The chemical industry is the world's greatest and most diversified industry, composed of companies that utilize raw materials to generate chemicals utilized by consumers and other industries.
FREMONT, CA: Know the three important business models utilized by the Chemicals Industry to produce value for its customers; asset-driven business model, integral business model, and particularities business model.
Different Business Models in Chemical Industry:
The chemical industry is also the world's greatest and most diversified industry, made up of companies that utilize raw materials to generate chemicals utilized by consumers and other industries. It is made up of numerous small industries that involve hundreds of segments. Famous players in the chemicals industry have various strategies for offering value. Some only find and sell oil and natural gas, while others form fundamental chemicals and polymers. Others concentrate on producing specialty chemicals.
The industry uses three main business models to create value for its customers:
1. Asset-Driven Business Model:
The players use this business model to examine or buy oil/gas and convert it into petrochemicals and other fundamental chemicals. Access to raw materials is a crucial success factor. The asset-driven business model normally applies to the commodity chemicals sector. This business model creates value by purifying raw materials into other products, like oil and gas, petrochemicals, and other basic chemicals.
Many of the largest asset-driven players in petrochemicals are in the Middle East. These resource owners use their financial and natural resources to turn into global petrochemical producers. They have access to considerably discounted oil and gas reserves, which provides them with a competitive benefit. Basic chemical plants concentrate on getting the finest output from their assets and are apt to be at the greatest operational superiority to derive value. Similarly, commoditized products need efficient manufacturing sites to produce volumes at low costs.
For the contestants in the chemical industry that utilize asset-driven business models, their success greatly relies on access to low-cost feedstock. Edge lies in the incapacity to manufacture at the lowest possible cost and allow the globalization of supply chain capability.

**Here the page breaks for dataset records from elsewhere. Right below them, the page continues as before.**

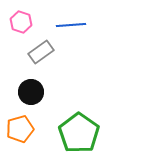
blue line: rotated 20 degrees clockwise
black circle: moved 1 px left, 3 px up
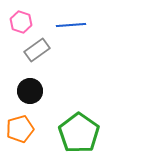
gray rectangle: moved 4 px left, 2 px up
black circle: moved 1 px left, 1 px up
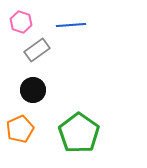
black circle: moved 3 px right, 1 px up
orange pentagon: rotated 8 degrees counterclockwise
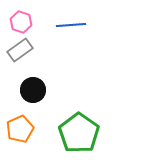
gray rectangle: moved 17 px left
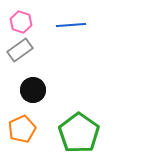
orange pentagon: moved 2 px right
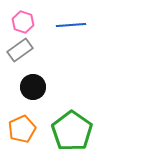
pink hexagon: moved 2 px right
black circle: moved 3 px up
green pentagon: moved 7 px left, 2 px up
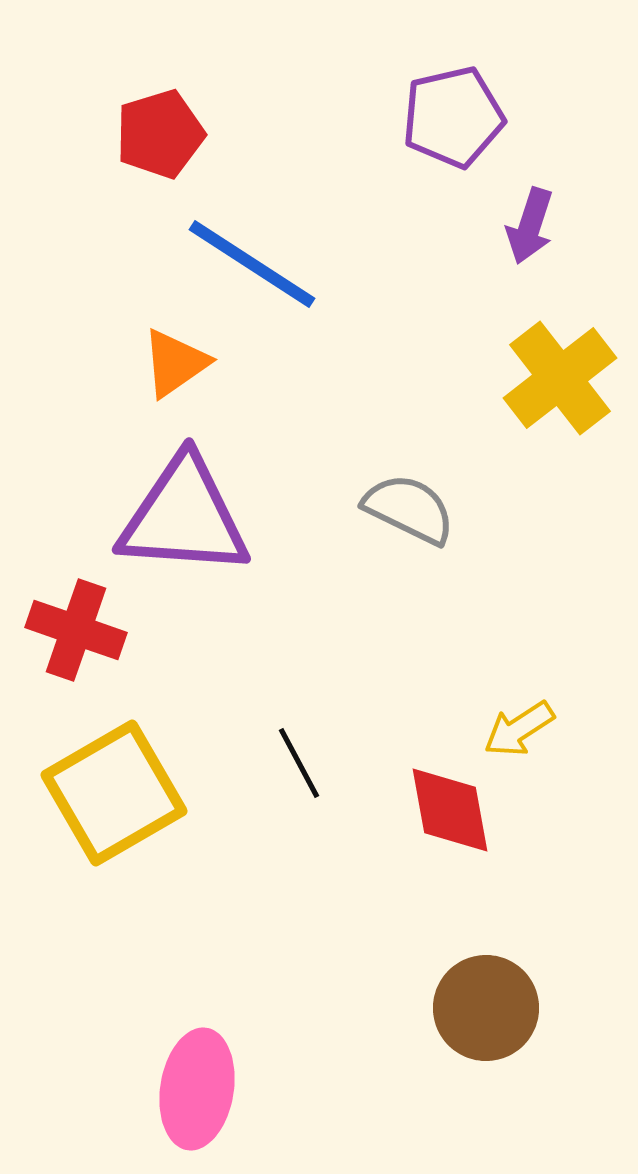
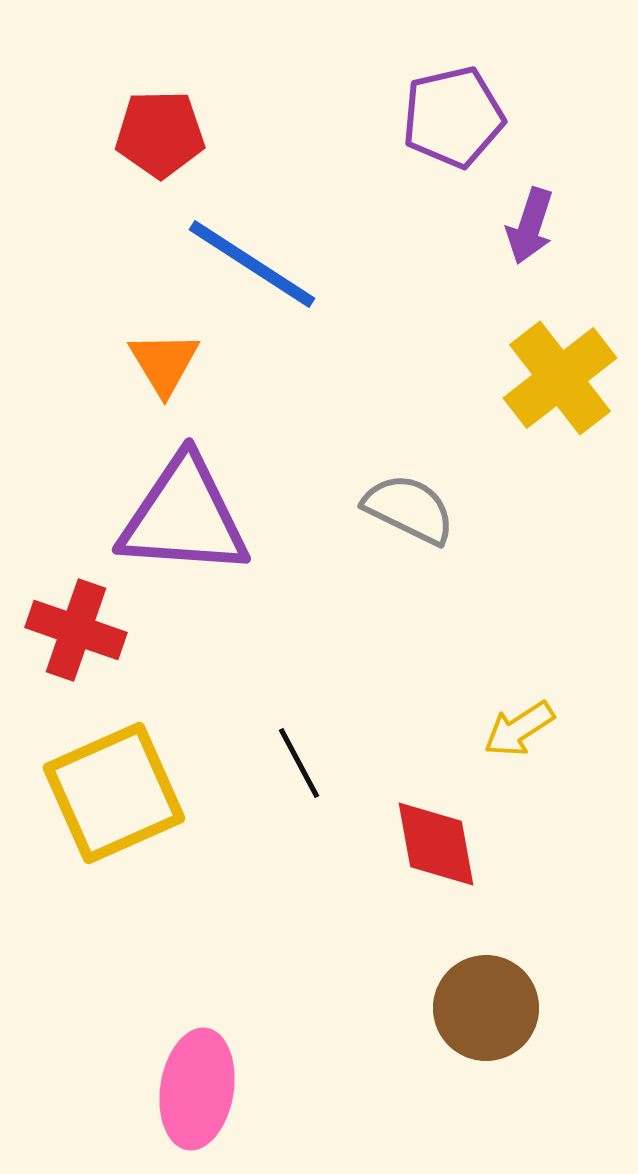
red pentagon: rotated 16 degrees clockwise
orange triangle: moved 11 px left; rotated 26 degrees counterclockwise
yellow square: rotated 6 degrees clockwise
red diamond: moved 14 px left, 34 px down
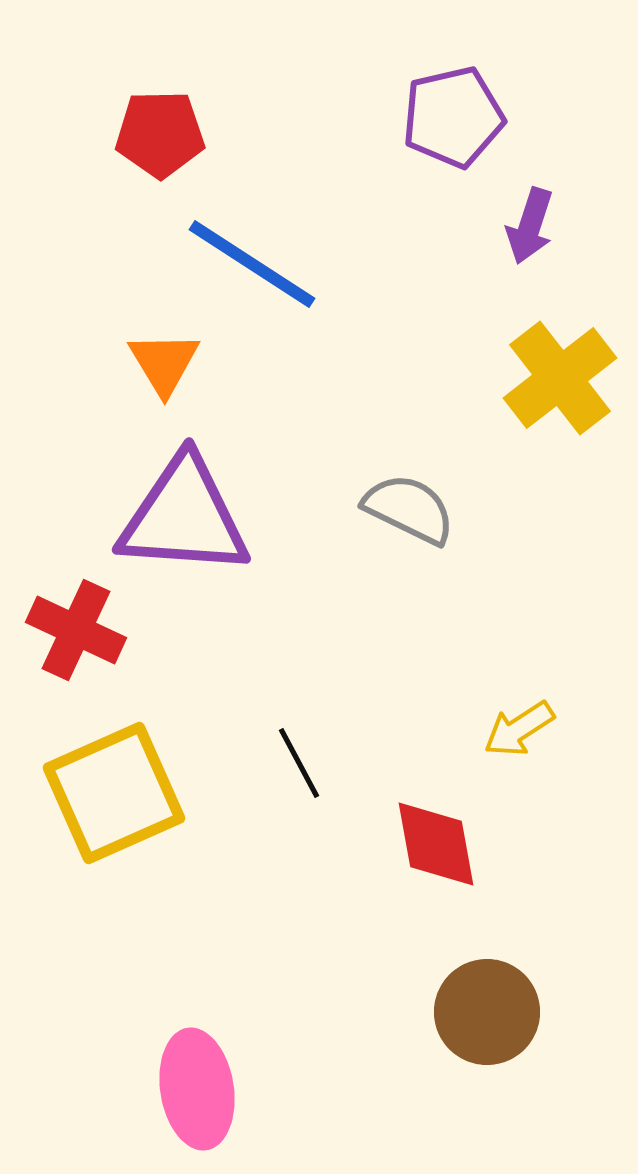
red cross: rotated 6 degrees clockwise
brown circle: moved 1 px right, 4 px down
pink ellipse: rotated 18 degrees counterclockwise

Some players are exploring opportunities to "rise the value chain" into polymers and/or specialties.
2. Integrated Business Model:
Players operating for an integrated business model go one step advance "downstream" in the value chain into the manufacture of polymers besides refining oil and offering fundamental chemicals. Some of them might also have "specialty" units. This integrated business model utilizes by companies that provide petrochemicals, basic chemicals, and polymers. Under this business model, value is formed by refining oil and gas into petrochemicals and fundamental chemicals and utilizing these basic chemicals to form specialty chemicals with specific functions.
Integrated players have a stake in each section of the chemicals market, comprising basic chemicals, polymers, and specialties. They are prone to derive value from business models comprising various combinations of fundamental chemicals, polymers, and specialties. Some important success factors under this business model are innovation, customer closeness, globalization of the supply chain capability, and complication management.
3. Specialties Business Model:
These players purchase intermediate products (i.e., basic chemicals or polymers) and address them into specialty products allied with specific functionalities. Some of them are concentrated on a niche market. Others are more broad-based. The specialties business model includes using petrochemicals, basic chemicals, and polymers to develop and generate products with specific functions.
This business model permits companies to create value by changing emerging petrochemicals and fundamental chemicals into specialty chemicals. Specialty products are generated in smaller batches at diverse locations to meet customer needs flexibly. Specialty players are presently operating in a very fragmented market and an upper level of business complexity that must be managed.